Following reconstruction of the proximal humerus after tumour excision, the function of the shoulder is related to the size of the resected specimen [10] and the preservation of the abductor mechanism. These margins are pre-determined by the size and location of the presenting tumour. The MSTS and TESS scores of the patients in this series were no better than the use of an EPR alone. This was a surprise as we felt that the use of a perfectly fitting autograft with retained tendon for muscle reattachment, would improve muscle and shoulder function. The passive range of motion was substantially better than the active range, indicating that the restriction to movement is not due to scarring or stiffness of the joint. Our method of muscle reattachment, using large non-absorbable sutres may not be optimal, with resorption of bone weakening the tendinous insertion of the muscle. Muscles may be defunctioned by damage to their nerve or blood supply, partial resection, prolonged inactivity or erosion by the prosthetic head. The joint biomechanics are disrupted by the use of a hemiarthroplasty which may not restore the muscles to their correct tension or orientation. Reduced range of motion of the shoulder joint continues to be a problem with the use of graft/EPR composites and we suspect that the problem is not solved by simply improving the fixation of the proximal humeral musculature to the reconstruction. A reconstruction that is stable during motion and which optimizes the biomechanics of the shoulder joint is also necessary for the shoulder to function as normally as possible. The use of a reverse shoulder prosthesis with ECI graft in the reconstruction of the shoulder joint has been reported in proximal humeral resections, with preservation of the abductor mechanism [26]. The functional results are impressive but given the young age of our patients and the uncertain longevity of this type of prosthesis we have doubts as to whether reconstruction with a reverse prosthesis will be a durable solution. We feel that the use of a composite technique offers the best prospects for maximizing shoulder function following tumour resection from the proximal humerus. However, in its current form this technique has not solved the problem of poor shoulder function.
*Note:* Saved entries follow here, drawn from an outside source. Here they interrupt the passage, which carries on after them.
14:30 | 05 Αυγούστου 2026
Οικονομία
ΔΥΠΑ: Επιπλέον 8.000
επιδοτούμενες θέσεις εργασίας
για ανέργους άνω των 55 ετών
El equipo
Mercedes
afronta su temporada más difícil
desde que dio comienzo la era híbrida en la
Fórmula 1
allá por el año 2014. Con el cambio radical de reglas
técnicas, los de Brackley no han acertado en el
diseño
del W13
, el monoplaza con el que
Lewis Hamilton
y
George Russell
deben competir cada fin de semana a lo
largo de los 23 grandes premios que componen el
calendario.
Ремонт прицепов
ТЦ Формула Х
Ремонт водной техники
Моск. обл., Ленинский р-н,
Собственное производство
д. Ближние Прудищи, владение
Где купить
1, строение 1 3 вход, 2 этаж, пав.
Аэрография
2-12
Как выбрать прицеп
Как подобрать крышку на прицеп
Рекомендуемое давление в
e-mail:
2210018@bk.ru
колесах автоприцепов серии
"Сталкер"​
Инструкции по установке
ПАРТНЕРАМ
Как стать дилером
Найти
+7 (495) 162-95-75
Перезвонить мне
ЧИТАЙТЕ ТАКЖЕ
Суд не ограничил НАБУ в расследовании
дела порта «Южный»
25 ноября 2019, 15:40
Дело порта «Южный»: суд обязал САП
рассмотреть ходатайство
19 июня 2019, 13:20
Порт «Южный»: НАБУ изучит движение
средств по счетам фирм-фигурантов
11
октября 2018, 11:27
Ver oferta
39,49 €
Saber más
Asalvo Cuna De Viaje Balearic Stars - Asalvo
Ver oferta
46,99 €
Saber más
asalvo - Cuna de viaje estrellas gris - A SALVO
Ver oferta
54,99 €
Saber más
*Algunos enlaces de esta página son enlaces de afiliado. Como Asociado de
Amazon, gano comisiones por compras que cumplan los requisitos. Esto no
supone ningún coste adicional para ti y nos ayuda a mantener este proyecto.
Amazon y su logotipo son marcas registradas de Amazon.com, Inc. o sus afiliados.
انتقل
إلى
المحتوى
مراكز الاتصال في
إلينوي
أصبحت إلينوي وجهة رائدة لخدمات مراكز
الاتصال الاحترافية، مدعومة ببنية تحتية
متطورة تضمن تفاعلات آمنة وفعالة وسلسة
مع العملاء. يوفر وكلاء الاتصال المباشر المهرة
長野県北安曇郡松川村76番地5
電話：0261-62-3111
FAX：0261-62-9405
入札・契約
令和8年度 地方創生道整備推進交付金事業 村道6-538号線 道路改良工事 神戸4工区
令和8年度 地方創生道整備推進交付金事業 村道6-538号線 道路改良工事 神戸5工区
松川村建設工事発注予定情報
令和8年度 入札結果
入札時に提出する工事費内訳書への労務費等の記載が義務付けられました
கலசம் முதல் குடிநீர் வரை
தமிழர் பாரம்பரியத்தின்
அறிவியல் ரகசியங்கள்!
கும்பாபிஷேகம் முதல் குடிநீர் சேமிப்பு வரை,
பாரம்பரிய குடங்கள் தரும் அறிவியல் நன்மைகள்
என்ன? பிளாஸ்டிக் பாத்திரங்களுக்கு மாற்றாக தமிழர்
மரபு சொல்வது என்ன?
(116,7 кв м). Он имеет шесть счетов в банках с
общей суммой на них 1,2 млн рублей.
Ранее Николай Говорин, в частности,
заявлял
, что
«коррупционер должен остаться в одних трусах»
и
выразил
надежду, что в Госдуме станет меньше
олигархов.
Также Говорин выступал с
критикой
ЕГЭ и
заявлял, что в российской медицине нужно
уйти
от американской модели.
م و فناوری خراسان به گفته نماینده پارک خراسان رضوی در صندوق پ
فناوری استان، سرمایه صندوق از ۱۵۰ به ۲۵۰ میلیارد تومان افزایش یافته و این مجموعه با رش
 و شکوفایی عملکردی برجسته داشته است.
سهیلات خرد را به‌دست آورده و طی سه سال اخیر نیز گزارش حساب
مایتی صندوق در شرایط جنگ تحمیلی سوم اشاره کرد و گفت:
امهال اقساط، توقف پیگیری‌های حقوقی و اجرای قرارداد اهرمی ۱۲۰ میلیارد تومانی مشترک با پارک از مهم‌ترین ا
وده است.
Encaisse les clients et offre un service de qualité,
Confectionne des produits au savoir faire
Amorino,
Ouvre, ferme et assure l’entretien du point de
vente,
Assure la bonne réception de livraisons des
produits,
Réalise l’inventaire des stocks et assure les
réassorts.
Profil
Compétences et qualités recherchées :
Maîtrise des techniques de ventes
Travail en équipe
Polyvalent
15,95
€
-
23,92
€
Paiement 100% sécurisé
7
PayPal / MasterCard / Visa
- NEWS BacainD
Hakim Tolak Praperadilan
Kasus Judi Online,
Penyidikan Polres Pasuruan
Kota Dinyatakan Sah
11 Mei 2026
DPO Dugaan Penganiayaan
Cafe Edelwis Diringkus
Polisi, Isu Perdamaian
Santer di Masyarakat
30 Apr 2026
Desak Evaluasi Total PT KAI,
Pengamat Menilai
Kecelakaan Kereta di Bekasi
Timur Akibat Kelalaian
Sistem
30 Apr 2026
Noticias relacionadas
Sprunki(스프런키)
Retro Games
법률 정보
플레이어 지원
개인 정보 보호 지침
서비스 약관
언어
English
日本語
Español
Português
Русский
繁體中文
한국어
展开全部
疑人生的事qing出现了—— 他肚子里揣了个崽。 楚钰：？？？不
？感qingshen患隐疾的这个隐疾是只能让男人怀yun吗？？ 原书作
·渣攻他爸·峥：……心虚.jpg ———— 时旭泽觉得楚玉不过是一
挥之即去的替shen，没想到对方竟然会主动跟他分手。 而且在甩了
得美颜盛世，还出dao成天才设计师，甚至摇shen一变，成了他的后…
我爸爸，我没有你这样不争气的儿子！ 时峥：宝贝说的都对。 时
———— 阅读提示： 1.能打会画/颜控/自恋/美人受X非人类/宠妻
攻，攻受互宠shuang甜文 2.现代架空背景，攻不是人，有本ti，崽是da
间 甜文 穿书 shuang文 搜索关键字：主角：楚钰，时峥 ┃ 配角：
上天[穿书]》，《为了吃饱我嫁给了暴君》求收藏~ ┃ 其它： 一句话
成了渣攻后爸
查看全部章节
In keeping with the published literature on the use of massive bone grafts there was a high incidence of secondary surgery [4]. The main disadvantage of the use of an ECI/EPR composite, when compared with the use of EPR alone, is the higher rate of secondary surgery [10]. The advantages are restoration of distal bone stock and the possible, unproven, improvement in survival of the reconstruction. No prosthesis has required revision for any reason and it is therefore not possible to report the ease of revision or the usefulness of the autograft in future reconstructions. We would predict that subsequent revision surgery would be less extensive when compared to EPR alone because of the increased distal bone stock. The use of an ECI/EPR composite is most useful in subtotal humeral resections. It allows preservation of the elbow joint even with very distal resections (Figs. 1, 2, 3). In addition, once the osteotomy has healed, the strength of the reconstruction will be greatly enhanced with a greater length of bone to support the prosthesis. We had no revisions of reconstruction even with resections at the level of the distal humeral metaphysis. Further follow up is required to see if the reconstructions will be durable in the long term.